# Task details
Extract every line of the material below and reproduce it faithfully.

# Data for analysis
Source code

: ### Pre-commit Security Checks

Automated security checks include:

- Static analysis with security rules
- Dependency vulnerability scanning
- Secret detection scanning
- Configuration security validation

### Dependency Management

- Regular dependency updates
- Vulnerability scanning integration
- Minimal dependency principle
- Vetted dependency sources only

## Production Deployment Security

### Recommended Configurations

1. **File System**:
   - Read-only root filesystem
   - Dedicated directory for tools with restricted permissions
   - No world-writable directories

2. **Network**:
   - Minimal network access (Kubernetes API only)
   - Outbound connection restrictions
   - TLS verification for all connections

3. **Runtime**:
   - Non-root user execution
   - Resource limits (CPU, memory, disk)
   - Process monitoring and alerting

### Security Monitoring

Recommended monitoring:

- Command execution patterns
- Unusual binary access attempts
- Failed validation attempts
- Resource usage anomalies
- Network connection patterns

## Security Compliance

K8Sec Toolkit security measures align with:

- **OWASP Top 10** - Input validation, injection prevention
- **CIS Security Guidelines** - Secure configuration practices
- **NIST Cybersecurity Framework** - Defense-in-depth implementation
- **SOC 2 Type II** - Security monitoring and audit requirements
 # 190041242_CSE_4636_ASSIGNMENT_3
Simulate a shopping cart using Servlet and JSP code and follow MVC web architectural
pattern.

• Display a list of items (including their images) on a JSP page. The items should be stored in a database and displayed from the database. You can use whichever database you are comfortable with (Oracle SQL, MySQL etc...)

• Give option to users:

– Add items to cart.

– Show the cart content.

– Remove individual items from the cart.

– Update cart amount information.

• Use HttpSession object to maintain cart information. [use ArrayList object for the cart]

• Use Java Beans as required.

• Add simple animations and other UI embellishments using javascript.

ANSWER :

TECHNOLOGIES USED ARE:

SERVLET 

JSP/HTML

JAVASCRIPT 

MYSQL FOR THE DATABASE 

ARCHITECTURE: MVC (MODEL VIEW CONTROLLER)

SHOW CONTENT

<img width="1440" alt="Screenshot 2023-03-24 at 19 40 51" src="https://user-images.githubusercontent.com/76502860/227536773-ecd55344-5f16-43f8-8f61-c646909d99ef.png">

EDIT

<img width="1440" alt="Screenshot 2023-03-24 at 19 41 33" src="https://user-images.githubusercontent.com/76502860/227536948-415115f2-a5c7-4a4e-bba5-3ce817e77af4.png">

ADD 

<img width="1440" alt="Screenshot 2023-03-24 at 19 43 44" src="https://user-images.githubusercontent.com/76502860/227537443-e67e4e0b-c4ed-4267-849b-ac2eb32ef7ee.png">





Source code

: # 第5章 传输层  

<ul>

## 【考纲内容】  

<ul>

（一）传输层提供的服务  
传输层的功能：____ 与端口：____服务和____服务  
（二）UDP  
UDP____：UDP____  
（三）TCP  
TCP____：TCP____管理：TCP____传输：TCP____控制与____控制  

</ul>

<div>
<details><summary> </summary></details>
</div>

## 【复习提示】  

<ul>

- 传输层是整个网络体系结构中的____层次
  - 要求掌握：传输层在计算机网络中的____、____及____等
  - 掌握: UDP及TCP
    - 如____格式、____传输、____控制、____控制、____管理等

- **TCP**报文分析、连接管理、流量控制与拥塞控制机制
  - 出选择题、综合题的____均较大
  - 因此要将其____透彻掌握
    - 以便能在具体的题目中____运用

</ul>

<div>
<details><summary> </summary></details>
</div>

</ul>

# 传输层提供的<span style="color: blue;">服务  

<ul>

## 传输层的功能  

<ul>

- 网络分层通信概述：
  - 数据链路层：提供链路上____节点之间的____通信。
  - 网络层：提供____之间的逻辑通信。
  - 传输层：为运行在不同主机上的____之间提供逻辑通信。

# Answer to this exercise
Source code

: ### Pre-commit Security Checks

Automated security checks include:

- Static analysis with security rules
- Dependency vulnerability scanning
- Secret detection scanning
- Configuration security validation

### Dependency Management

- Regular dependency updates
- Vulnerability scanning integration
- Minimal dependency principle
- Vetted dependency sources only

## Production Deployment Security

### Recommended Configurations

1. **File System**:
   - Read-only root filesystem
   - Dedicated directory for tools with restricted permissions
   - No world-writable directories

2. **Network**:
   - Minimal network access (Kubernetes API only)
   - Outbound connection restrictions
   - TLS verification for all connections

3. **Runtime**:
   - Non-root user execution
   - Resource limits (CPU, memory, disk)
   - Process monitoring and alerting

### Security Monitoring

Recommended monitoring:

- Command execution patterns
- Unusual binary access attempts
- Failed validation attempts
- Resource usage anomalies
- Network connection patterns

## Security Compliance

K8Sec Toolkit security measures align with:

- **OWASP Top 10** - Input validation, injection prevention
- **CIS Security Guidelines** - Secure configuration practices
- **NIST Cybersecurity Framework** - Defense-in-depth implementation
- **SOC 2 Type II** - Security monitoring and audit requirements
 # 190041242_CSE_4636_ASSIGNMENT_3
Simulate a shopping cart using Servlet and JSP code and follow MVC web architectural
pattern.

• Display a list of items (including their images) on a JSP page. The items should be stored in a database and displayed from the database. You can use whichever database you are comfortable with (Oracle SQL, MySQL etc...)

• Give option to users:

– Add items to cart.

– Show the cart content.

– Remove individual items from the cart.

– Update cart amount information.

• Use HttpSession object to maintain cart information. [use ArrayList object for the cart]

• Use Java Beans as required.

• Add simple animations and other UI embellishments using javascript.

ANSWER :

TECHNOLOGIES USED ARE:

SERVLET 

JSP/HTML

JAVASCRIPT 

MYSQL FOR THE DATABASE 

ARCHITECTURE: MVC (MODEL VIEW CONTROLLER)

SHOW CONTENT

<img width="1440" alt="Screenshot 2023-03-24 at 19 40 51" src="https://user-images.githubusercontent.com/76502860/227536773-ecd55344-5f16-43f8-8f61-c646909d99ef.png">

EDIT

<img width="1440" alt="Screenshot 2023-03-24 at 19 41 33" src="https://user-images.githubusercontent.com/76502860/227536948-415115f2-a5c7-4a4e-bba5-3ce817e77af4.png">

ADD 

<img width="1440" alt="Screenshot 2023-03-24 at 19 43 44" src="https://user-images.githubusercontent.com/76502860/227537443-e67e4e0b-c4ed-4267-849b-ac2eb32ef7ee.png">





Source code

: # 第5章 传输层  

<ul>

## 【考纲内容】  

<ul>

（一）传输层提供的服务  
传输层的功能：____ 与端口：____服务和____服务  
（二）UDP  
UDP____：UDP____  
（三）TCP  
TCP____：TCP____管理：TCP____传输：TCP____控制与____控制  

</ul>

<div>
<details><summary> </summary></details>
</div>

## 【复习提示】  

<ul>

- 传输层是整个网络体系结构中的____层次
  - 要求掌握：传输层在计算机网络中的____、____及____等
  - 掌握: UDP及TCP
    - 如____格式、____传输、____控制、____控制、____管理等

- **TCP**报文分析、连接管理、流量控制与拥塞控制机制
  - 出选择题、综合题的____均较大
  - 因此要将其____透彻掌握
    - 以便能在具体的题目中____运用

</ul>

<div>
<details><summary> </summary></details>
</div>

</ul>

# 传输层提供的<span style="color: blue;">服务  

<ul>

## 传输层的功能  

<ul>

- 网络分层通信概述：
  - 数据链路层：提供链路上____节点之间的____通信。
  - 网络层：提供____之间的逻辑通信。
  - 传输层：为运行在不同主机上的____之间提供逻辑通信。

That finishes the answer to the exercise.